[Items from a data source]
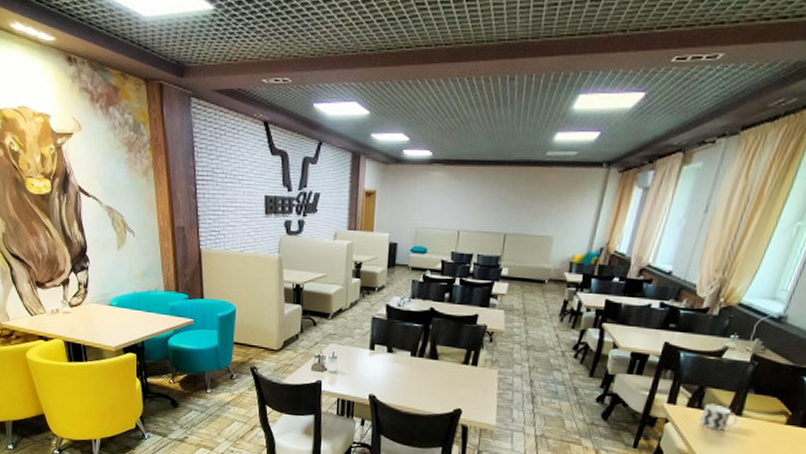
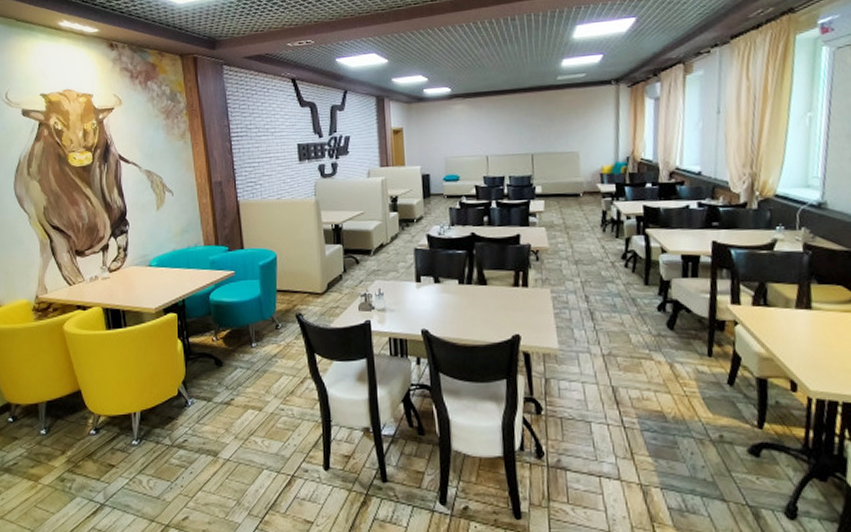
cup: present [700,403,738,431] -> none [770,299,809,328]

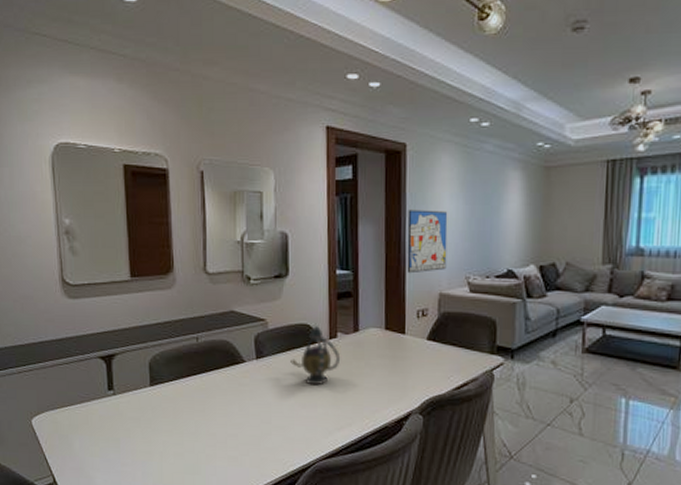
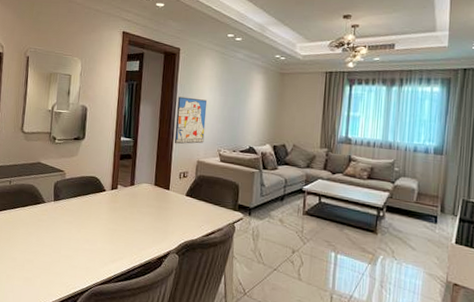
teapot: present [290,325,341,386] -> none [80,178,119,225]

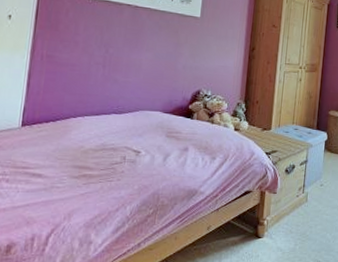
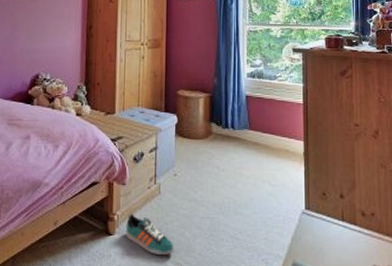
sneaker: none [273,219,316,254] -> present [126,214,174,255]

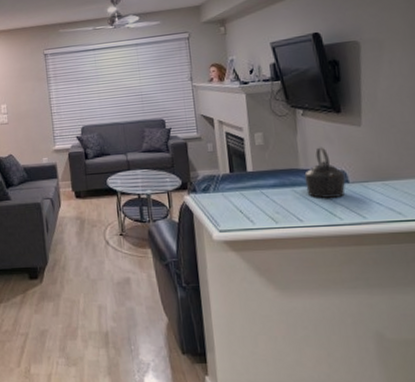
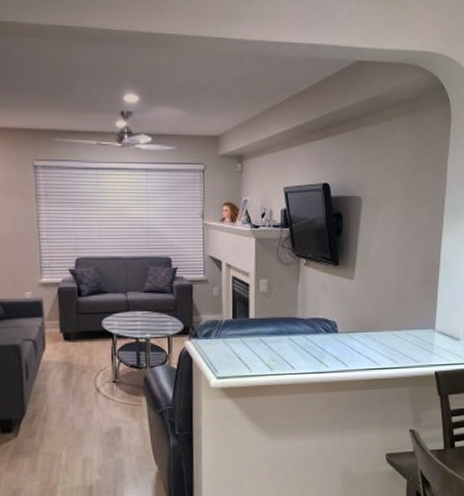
kettle: present [304,147,346,198] -> none [301,297,335,347]

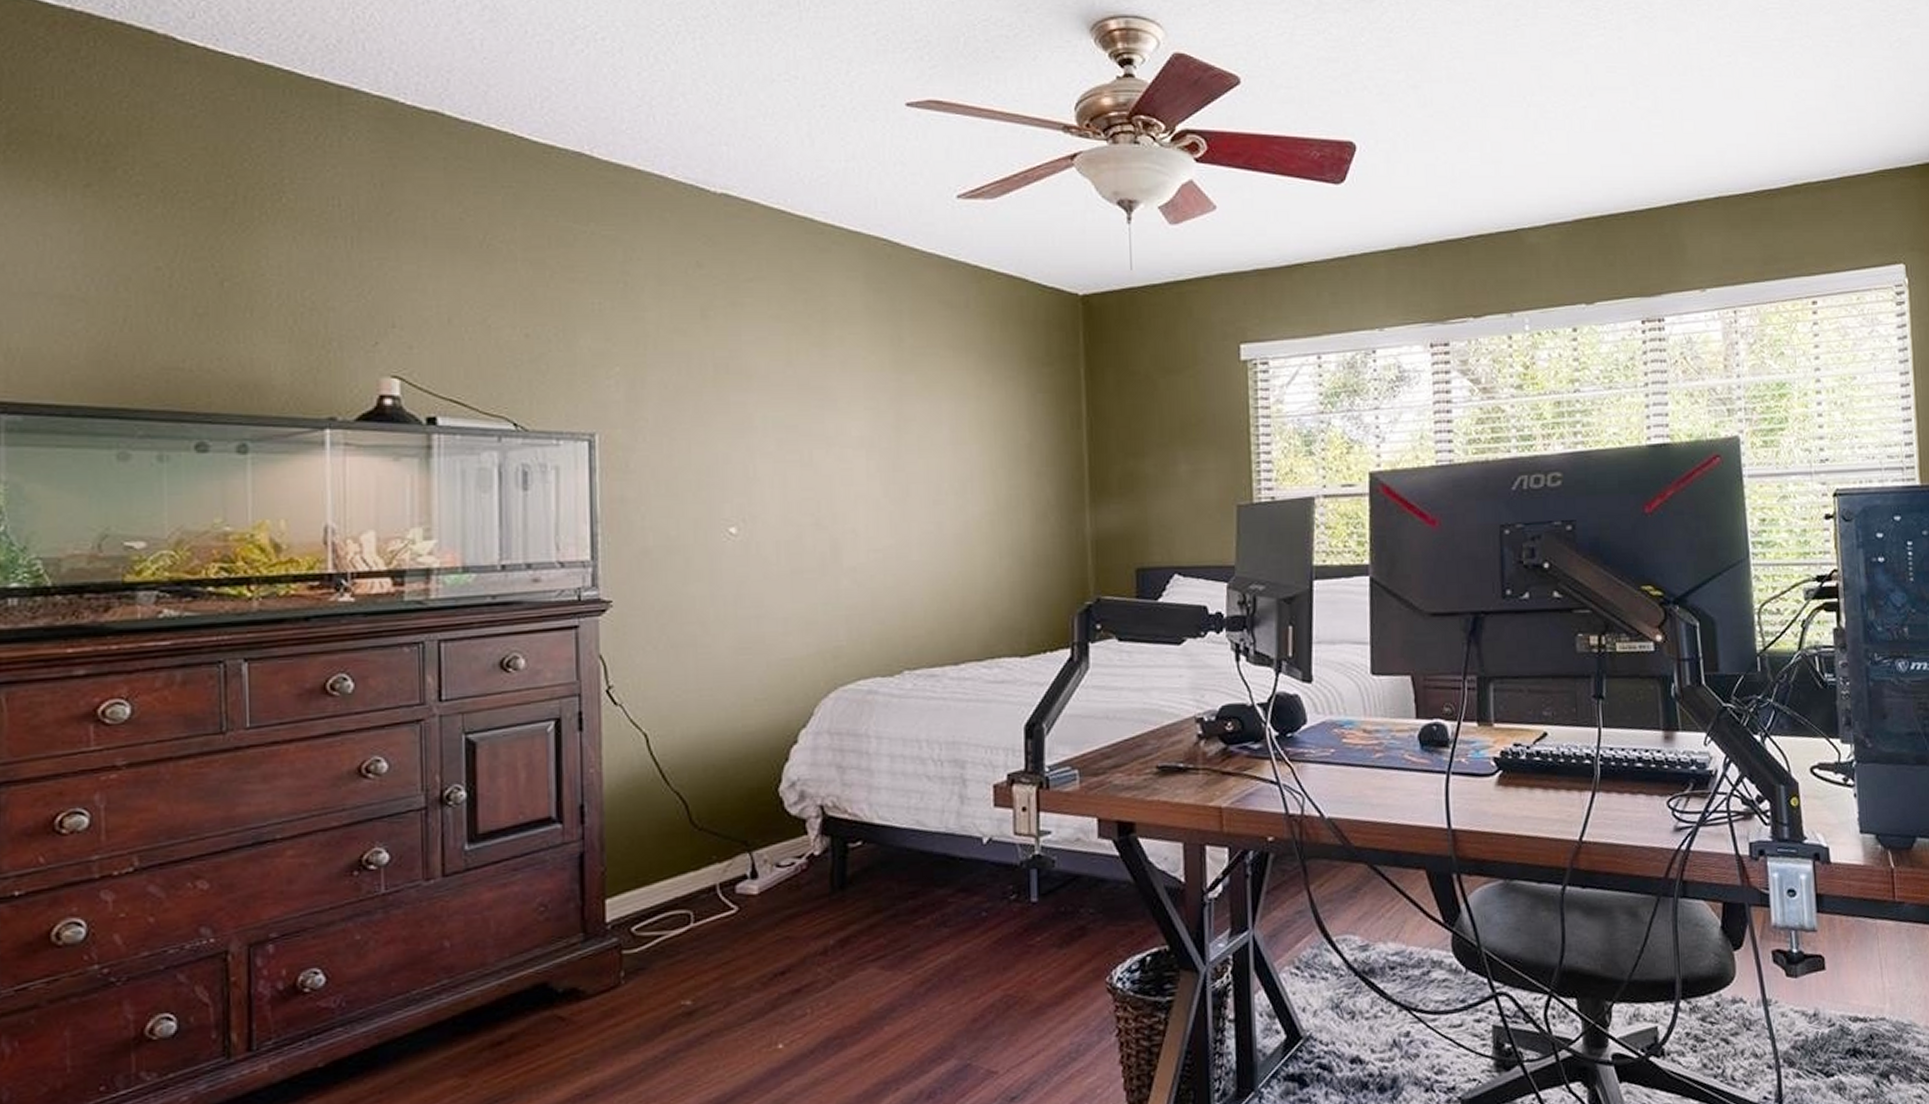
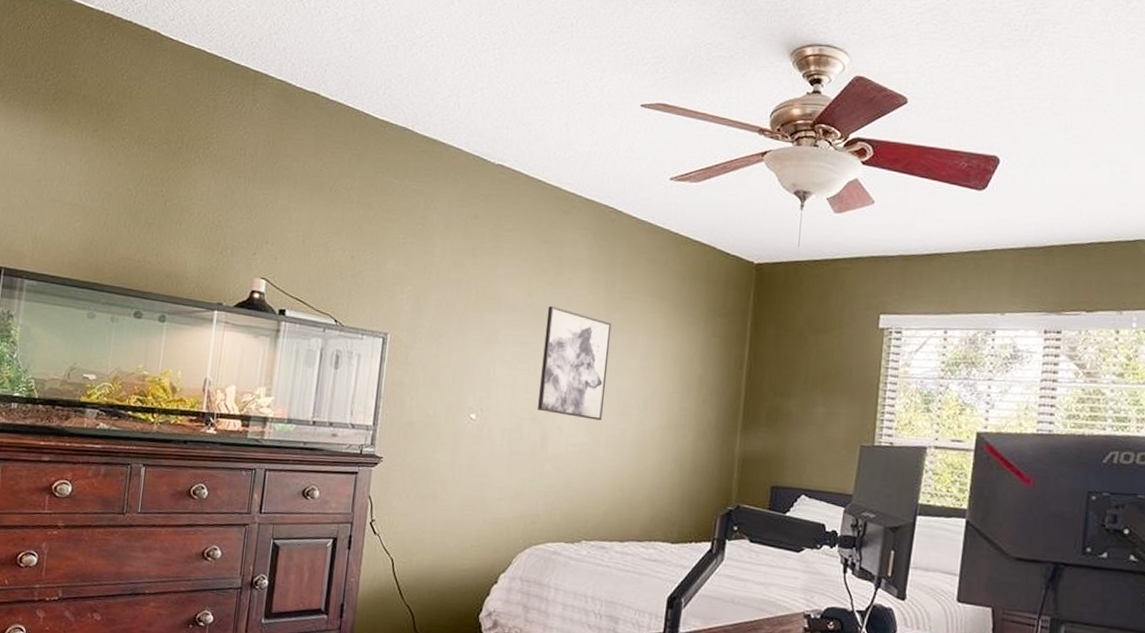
wall art: none [816,375,909,515] -> present [537,306,612,420]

#### TASK TO CARRY OUT
Reproduce the records above exactly, but only from the line containing "teapot: present [290,325,341,386]" through the last line, both included, and without any pictures.

#### ANSWER
teapot: present [290,325,341,386] -> none [80,178,119,225]

sneaker: none [273,219,316,254] -> present [126,214,174,255]

kettle: present [304,147,346,198] -> none [301,297,335,347]

wall art: none [816,375,909,515] -> present [537,306,612,420]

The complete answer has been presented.